Starting with the first line of the data below, copy each line up to and including the one containing "278 190 2.25". Pictures stay out.

----------

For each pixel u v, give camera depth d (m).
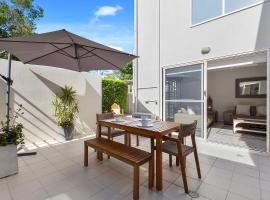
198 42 4.19
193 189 2.16
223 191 2.12
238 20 3.61
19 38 2.18
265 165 2.86
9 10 8.20
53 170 2.69
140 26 5.48
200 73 4.19
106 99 7.27
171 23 4.69
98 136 3.15
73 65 3.42
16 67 3.76
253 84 6.20
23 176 2.49
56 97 4.34
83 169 2.72
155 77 5.10
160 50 4.96
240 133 5.04
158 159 2.16
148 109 5.30
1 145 2.41
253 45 3.44
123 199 1.98
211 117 6.06
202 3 4.12
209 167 2.79
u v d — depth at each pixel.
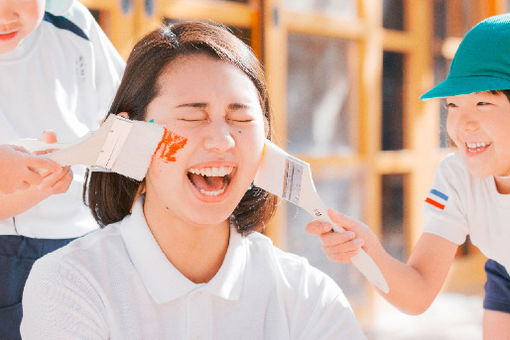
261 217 1.26
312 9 3.23
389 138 3.70
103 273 1.09
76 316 1.04
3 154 1.11
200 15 2.79
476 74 1.47
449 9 3.99
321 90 3.35
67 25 1.67
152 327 1.07
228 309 1.12
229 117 1.06
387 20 3.64
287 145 3.21
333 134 3.43
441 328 3.47
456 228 1.68
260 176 1.20
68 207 1.60
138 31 2.57
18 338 1.57
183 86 1.05
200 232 1.12
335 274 3.43
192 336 1.08
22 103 1.56
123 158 1.04
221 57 1.07
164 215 1.11
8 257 1.54
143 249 1.10
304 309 1.18
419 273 1.63
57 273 1.06
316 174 3.30
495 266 1.76
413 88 3.77
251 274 1.17
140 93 1.10
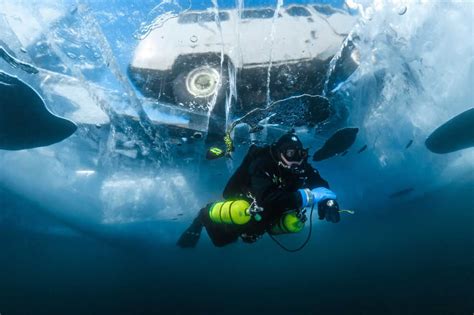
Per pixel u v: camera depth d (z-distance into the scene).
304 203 2.07
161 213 7.80
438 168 7.88
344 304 11.44
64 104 4.74
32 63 4.13
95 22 3.95
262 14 4.83
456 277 10.03
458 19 4.88
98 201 7.21
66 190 6.87
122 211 7.65
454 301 8.93
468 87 5.60
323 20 4.93
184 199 7.38
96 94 4.62
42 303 12.88
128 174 6.53
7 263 12.30
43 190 6.81
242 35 4.64
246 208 2.28
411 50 5.06
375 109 5.66
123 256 13.17
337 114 5.29
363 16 4.79
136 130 5.25
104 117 5.00
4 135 4.31
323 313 11.25
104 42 4.07
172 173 6.48
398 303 9.96
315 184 2.46
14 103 3.68
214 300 13.77
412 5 4.66
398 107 5.75
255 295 14.18
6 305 12.20
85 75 4.41
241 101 4.89
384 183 8.25
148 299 14.02
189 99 4.68
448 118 6.09
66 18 3.89
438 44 5.05
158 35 4.63
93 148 5.75
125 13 4.17
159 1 4.27
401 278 11.97
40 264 12.80
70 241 10.41
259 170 2.33
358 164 7.13
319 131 5.55
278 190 2.25
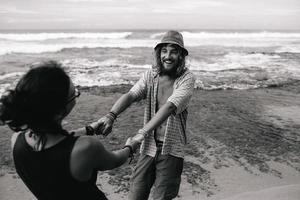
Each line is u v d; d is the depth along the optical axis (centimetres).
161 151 266
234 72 2030
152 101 269
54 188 147
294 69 2214
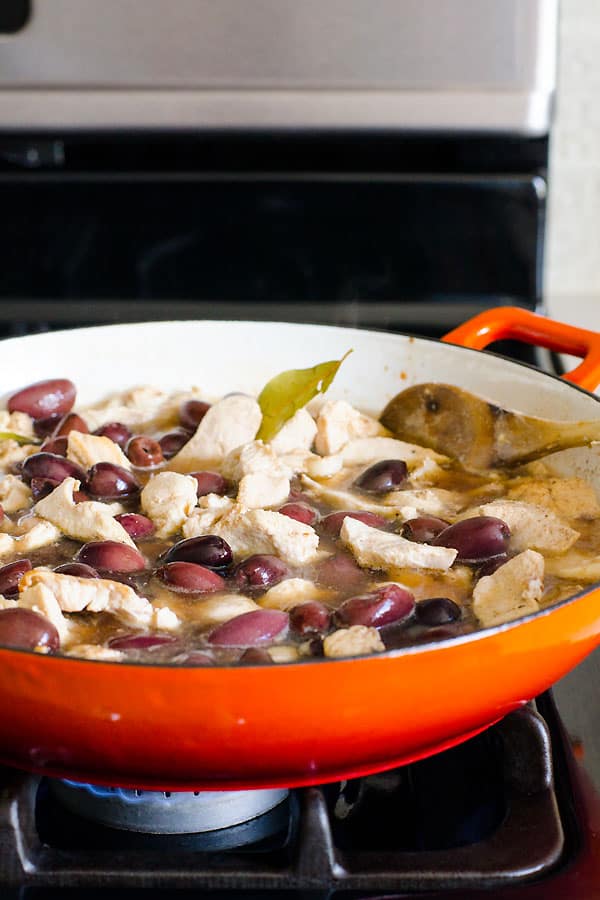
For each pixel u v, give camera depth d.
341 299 1.26
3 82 1.17
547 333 0.91
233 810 0.72
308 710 0.63
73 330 0.95
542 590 0.74
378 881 0.67
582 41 1.39
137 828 0.71
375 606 0.71
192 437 0.90
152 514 0.81
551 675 0.68
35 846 0.68
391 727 0.65
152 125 1.19
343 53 1.16
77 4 1.15
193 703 0.62
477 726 0.69
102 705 0.63
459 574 0.76
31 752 0.66
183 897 0.67
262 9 1.15
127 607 0.71
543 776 0.71
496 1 1.14
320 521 0.81
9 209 1.23
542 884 0.67
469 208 1.21
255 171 1.22
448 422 0.89
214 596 0.74
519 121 1.18
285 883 0.68
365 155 1.21
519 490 0.84
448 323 1.19
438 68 1.16
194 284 1.26
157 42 1.16
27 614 0.68
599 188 1.46
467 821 0.71
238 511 0.78
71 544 0.80
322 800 0.68
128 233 1.24
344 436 0.90
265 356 0.95
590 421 0.84
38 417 0.93
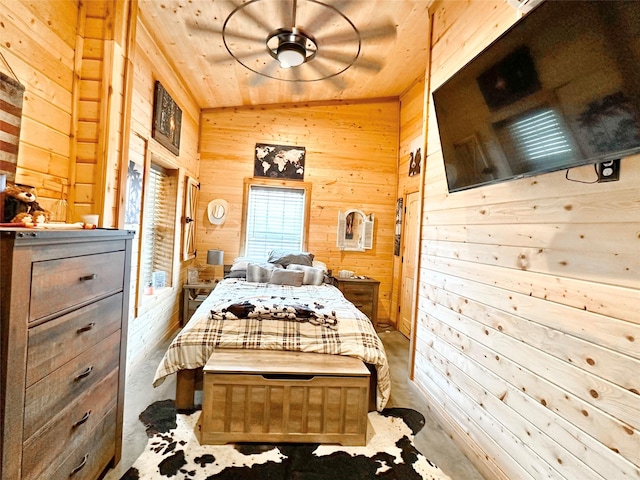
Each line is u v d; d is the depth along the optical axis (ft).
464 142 6.25
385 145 16.78
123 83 6.97
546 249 5.03
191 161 14.52
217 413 6.56
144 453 6.18
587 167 4.40
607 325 4.07
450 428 7.28
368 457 6.44
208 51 10.61
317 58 11.33
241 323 7.94
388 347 13.19
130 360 9.27
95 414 4.91
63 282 4.00
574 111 3.94
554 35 4.05
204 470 5.84
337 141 16.51
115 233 5.20
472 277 6.86
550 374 4.83
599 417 4.09
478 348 6.54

----------

Exercise solution
For each pixel u v, give camera depth d (m).
198 42 4.19
193 189 2.16
223 191 2.12
238 20 3.61
19 38 2.18
265 165 2.86
9 10 8.20
53 170 2.69
140 26 5.48
200 73 4.19
106 99 7.27
171 23 4.69
98 136 3.15
73 65 3.42
16 67 3.76
253 84 6.20
23 176 2.49
56 97 4.34
83 169 2.72
155 77 5.10
160 50 4.96
240 133 5.04
158 159 2.16
148 109 5.30
1 145 2.41
253 45 3.44
123 199 1.98
211 117 6.06
202 3 4.12
209 167 2.79
u v d — depth at each pixel.
261 217 1.26
312 9 3.23
389 138 3.70
103 273 1.09
76 316 1.04
3 154 1.11
200 15 2.79
476 74 1.47
449 9 3.99
321 90 3.35
67 25 1.67
152 327 1.07
228 309 1.12
229 117 1.06
387 20 3.64
287 145 3.21
333 134 3.43
441 328 3.47
456 228 1.68
260 176 1.20
68 207 1.60
138 31 2.57
18 338 1.57
183 86 1.05
200 232 1.12
335 274 3.43
192 336 1.08
22 103 1.56
123 158 1.04
221 57 1.07
164 215 1.11
8 257 1.54
143 249 1.10
304 309 1.18
419 273 1.63
57 273 1.06
316 174 3.30
495 266 1.76
413 88 3.77
251 274 1.17
140 93 1.10
Per pixel u v: camera depth d (z-distance into the scene).
304 203 2.07
161 213 7.80
438 168 7.88
344 304 11.44
64 104 4.74
32 63 4.13
95 22 3.95
262 14 4.83
456 277 10.03
458 19 4.88
98 201 7.21
66 190 6.87
122 211 7.65
454 301 8.93
468 87 5.60
323 20 4.93
184 199 7.38
96 94 4.62
42 303 12.88
128 174 6.53
7 263 12.30
43 190 6.81
242 35 4.64
246 208 2.28
411 50 5.06
375 109 5.66
123 256 13.17
337 114 5.29
363 16 4.79
136 130 5.25
104 117 5.00
4 135 4.31
323 313 11.25
104 42 4.07
172 173 6.48
398 303 9.96
315 184 2.46
14 103 3.68
214 300 13.77
412 5 4.66
398 107 5.75
255 295 14.18
6 305 12.20
85 75 4.41
241 101 4.89
384 183 8.25
148 299 14.02
189 99 4.68
448 118 6.09
66 18 3.89
438 44 5.05
158 35 4.63
93 148 5.75
125 13 4.17
159 1 4.27
401 278 11.97
40 264 12.80
70 241 10.41
259 170 2.33
358 164 7.13
319 131 5.55
278 190 2.25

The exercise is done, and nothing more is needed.